I've always been in love with the fantastic, and I've always preferred playing to working, so it's ridiculously easy to engage my imagination or otherwise immerse myself in something (a game, a book, a TV series) to keep from thinking about something unpleasant. In a lot of ways, I detach from myself and enter the world of the show, like the geekiest out of body experience ever.
It's much more difficult to do with physical pain, of course. I can't enjoy doing much of anything with a headache -- the constant physical reminder of "Hey, this hurts" makes it hard for me to detach from myself -- but if the pain is emotional, I can block it out with escapism. I'm the one who hurts, you see, so if I stop being me, I stop hurting.

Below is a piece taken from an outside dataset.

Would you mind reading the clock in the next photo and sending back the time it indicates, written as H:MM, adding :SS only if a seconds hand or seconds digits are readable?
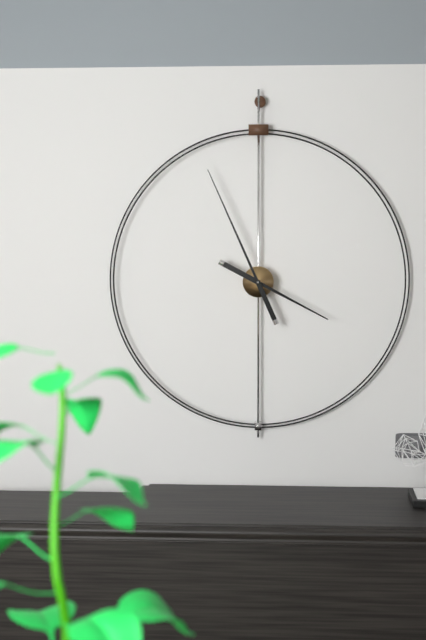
3:56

In related news, I've been watching a lot of television. I thought Archer was pretty terrible for most of season 1, but by season 2 either the Stockholm Syndrome had fully kicked in or the writing had become a lot better, the jokes funnier and the characters less annoying.
As for the rest of me, the swelling is starting to lessen down, especially on the less-injured part of my face. I can now open my mouth half an inch, rather than a quarter, which makes eating and drinking much less onerous. Mind you, chewing is still a lot of work, because I can only chew with one side of my mouth and even then can't move my teeth very far, but I can at least get larger morsels of food past my lips and fuck me running that is a quality of life improvement. Think about that for a moment: I'm just grateful I can eat my mush from a grown-up size spoon.